Mechanism of NCX1-mediated calcium ions influx in podocyte injury

  Background  The glomerular filtration barrier is composed of podocytes and slit diaphragm. Under pathological condition, the structure of slit diaphragm has been damaged during podocytes injury, resulting in changes in glomerular filtration function and proteinuria. As a Ca²⁺ channel, sodium-calcium exchanger 1 (NCX1) plays an important role in regulating calcium homeostasis and maintaining cell structure.

  Objective  To confirm the role of NCX1 in podocyte injury and analyze a new mechanism of proteinuria.

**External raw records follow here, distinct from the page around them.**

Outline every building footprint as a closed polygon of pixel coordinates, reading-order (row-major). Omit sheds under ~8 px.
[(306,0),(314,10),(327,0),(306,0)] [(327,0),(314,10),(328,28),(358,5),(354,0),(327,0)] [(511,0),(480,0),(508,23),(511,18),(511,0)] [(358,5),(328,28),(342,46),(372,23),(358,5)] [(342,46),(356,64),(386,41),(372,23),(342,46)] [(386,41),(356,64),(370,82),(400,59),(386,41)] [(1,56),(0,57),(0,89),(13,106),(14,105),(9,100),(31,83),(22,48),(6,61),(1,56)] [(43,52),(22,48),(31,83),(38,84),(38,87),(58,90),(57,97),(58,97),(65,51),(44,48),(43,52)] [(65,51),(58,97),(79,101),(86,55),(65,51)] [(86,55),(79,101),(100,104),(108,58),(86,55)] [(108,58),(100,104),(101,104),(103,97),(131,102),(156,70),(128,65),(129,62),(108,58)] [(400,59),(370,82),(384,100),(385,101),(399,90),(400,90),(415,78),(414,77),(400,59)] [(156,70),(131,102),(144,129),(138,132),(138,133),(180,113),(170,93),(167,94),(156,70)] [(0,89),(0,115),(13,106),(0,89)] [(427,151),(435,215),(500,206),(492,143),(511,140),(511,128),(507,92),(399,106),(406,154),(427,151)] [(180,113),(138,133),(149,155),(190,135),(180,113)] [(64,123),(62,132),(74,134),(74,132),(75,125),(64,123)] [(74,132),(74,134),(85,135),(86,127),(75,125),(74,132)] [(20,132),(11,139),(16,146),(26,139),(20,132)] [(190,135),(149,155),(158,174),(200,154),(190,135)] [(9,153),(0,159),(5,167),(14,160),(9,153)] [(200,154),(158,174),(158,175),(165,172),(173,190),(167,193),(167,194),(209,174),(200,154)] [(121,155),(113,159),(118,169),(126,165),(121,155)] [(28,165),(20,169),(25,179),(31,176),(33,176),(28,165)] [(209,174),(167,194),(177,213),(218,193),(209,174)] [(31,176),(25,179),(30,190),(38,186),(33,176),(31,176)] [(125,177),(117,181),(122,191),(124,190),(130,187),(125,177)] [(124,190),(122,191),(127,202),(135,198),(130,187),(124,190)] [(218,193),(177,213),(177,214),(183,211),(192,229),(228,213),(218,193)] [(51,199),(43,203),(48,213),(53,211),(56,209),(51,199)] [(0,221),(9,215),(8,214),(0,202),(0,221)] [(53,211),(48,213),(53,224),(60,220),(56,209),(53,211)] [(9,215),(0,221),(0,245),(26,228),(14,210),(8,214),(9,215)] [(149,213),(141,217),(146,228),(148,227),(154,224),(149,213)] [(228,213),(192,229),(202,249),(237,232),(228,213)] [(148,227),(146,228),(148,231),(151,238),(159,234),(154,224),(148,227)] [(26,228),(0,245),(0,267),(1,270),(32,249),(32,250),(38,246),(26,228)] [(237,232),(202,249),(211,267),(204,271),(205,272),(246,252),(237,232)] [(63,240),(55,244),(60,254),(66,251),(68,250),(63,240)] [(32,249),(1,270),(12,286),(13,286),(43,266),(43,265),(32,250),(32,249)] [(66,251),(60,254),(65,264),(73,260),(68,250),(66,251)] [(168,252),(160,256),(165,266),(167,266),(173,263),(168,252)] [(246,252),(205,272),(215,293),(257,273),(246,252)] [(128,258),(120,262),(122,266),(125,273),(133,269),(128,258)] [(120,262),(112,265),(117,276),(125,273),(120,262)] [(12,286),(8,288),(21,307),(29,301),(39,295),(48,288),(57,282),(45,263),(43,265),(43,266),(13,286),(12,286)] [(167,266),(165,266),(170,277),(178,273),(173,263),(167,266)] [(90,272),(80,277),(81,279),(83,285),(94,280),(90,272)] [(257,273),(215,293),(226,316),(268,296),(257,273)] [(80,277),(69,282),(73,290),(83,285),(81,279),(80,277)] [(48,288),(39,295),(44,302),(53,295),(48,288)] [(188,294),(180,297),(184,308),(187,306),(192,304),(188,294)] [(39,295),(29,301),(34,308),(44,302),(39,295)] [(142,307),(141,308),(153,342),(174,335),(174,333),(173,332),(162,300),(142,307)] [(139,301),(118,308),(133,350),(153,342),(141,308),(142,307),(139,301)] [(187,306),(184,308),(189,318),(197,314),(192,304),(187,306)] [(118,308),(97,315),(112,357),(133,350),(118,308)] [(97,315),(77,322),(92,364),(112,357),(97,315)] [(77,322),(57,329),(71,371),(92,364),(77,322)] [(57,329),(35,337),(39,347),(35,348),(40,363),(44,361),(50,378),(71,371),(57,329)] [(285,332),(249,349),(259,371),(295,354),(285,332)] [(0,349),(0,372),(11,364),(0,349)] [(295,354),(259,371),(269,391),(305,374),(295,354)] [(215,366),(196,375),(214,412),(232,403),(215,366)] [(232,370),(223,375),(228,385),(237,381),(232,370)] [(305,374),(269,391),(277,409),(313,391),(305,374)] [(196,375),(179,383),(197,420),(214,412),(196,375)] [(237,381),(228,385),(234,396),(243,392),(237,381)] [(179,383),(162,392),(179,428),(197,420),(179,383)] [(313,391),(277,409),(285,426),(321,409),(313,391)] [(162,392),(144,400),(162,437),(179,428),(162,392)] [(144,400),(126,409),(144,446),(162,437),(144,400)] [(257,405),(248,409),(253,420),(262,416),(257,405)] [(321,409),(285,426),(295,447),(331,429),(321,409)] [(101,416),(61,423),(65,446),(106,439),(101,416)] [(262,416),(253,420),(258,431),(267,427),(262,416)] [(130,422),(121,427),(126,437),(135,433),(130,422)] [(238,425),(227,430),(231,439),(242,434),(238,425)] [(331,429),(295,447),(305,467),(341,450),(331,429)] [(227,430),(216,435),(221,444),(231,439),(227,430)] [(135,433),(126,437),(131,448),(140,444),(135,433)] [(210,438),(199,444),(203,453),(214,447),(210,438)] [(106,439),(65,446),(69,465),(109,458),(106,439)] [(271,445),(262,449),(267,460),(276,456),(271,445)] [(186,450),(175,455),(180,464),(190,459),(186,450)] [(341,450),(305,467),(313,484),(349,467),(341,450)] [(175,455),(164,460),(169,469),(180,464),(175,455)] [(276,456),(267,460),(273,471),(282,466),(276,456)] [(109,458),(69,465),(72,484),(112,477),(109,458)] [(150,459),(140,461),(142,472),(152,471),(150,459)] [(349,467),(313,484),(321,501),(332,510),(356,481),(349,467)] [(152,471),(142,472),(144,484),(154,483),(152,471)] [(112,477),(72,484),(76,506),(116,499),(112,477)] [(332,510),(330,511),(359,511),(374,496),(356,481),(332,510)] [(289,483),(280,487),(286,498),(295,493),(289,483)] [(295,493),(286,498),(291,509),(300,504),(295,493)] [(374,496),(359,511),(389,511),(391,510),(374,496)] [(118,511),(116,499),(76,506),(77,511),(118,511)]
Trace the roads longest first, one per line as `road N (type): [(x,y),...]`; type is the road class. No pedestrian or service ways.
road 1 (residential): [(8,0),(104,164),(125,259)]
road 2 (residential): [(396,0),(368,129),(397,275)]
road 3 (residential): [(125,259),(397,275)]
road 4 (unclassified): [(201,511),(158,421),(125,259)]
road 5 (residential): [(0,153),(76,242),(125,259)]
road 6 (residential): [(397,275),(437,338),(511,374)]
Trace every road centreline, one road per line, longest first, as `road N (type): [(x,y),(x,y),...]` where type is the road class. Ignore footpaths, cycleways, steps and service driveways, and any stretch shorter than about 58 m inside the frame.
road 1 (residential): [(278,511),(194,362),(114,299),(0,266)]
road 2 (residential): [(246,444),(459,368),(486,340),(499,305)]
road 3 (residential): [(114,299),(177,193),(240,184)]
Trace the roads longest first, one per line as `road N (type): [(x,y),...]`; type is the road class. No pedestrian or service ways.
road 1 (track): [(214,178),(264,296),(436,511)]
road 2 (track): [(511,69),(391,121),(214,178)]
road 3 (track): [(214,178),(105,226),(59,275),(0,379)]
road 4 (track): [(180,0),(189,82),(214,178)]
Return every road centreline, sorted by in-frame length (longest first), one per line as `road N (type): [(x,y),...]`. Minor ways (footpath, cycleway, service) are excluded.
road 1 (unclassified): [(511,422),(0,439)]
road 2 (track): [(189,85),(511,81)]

  Methods  A Passive Hyman Nephritis (PHN) rat model was established and the expression of NCX1 was detected in the animal model. Mouse podocytes were cultured and a complement injured podocyte model was established. The intracellular Ca²⁺ level of podocytes was detected with a Ca²⁺ fluorescence probe fluo-3. Immunofluorescence was used to confirm the changes of podocyte injury and cytoskeleton structure rearrangement and the downstream signaling pathway proteins were analyzed by Western blot. NCX1 reverse mode inhibitor KB-R7943 was applied to the complement injured podocyte model to observe whether the podocytes injury was effectively reduced.

  Results  NCX1 expression in PHN rat model decreased gradually with time and reached the minimum level at 21 d. Meanwhile, in complement injured podocytes we also found the decreased expression of NCX1. The concentration of Ca²⁺ increased significantly, and the protein expression of RhoA, ROCK1 and ROCK2 also increased. NCX1 reverse mode was activated to promote Ca²⁺ influx and RhoA/ROCK signaling pathway was activated. The expression of podocyte markers Nephrin and Synaptopodin decreased with F-actin rearragement. The podocytes injury could be significantly reduced by KB-R7943.

  Conclusion  NCX1 regulates calcium influx to active RhoA/ROCK signaling pathway mediated podocyte injury with cytoskeleton structure rearragement, thus leading to proteinuria.